**TASK ITEM:**
Would you count the lines of the listing that carry the word "scripts"? Give only the resulting number.

* * * * * * * * *

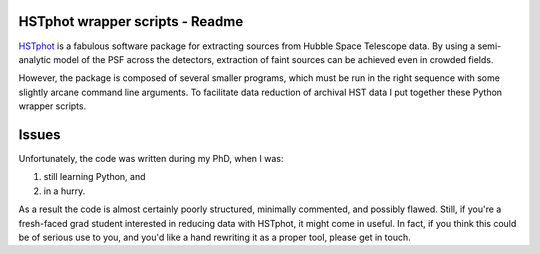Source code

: HSTphot wrapper scripts - Readme
====================================

HSTphot_ is a fabulous software package for extracting sources from Hubble Space Telescope data. By using a semi-analytic model of the PSF across the detectors, extraction of faint sources can be achieved even in crowded fields. 

However, the package is composed of several smaller programs, which must be run in the right sequence with some slightly arcane command line arguments. To facilitate data reduction of archival HST data I put together these Python wrapper scripts.

Issues
========
Unfortunately, the code was written during my PhD, when I was:

1. still learning Python, and 
2. in a hurry. 

As a result the code is almost certainly poorly structured, minimally commented, and possibly flawed. Still, if you're a fresh-faced grad student interested in reducing data with HSTphot, it might come in useful. In fact, if you think this could be of serious use to you, and you'd like a hand rewriting it as a proper tool, please get in touch.


.. _HSTphot: http://purcell.as.arizona.edu/hstphot/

* * * * * * * * *

**FINISHED EXERCISE:**
2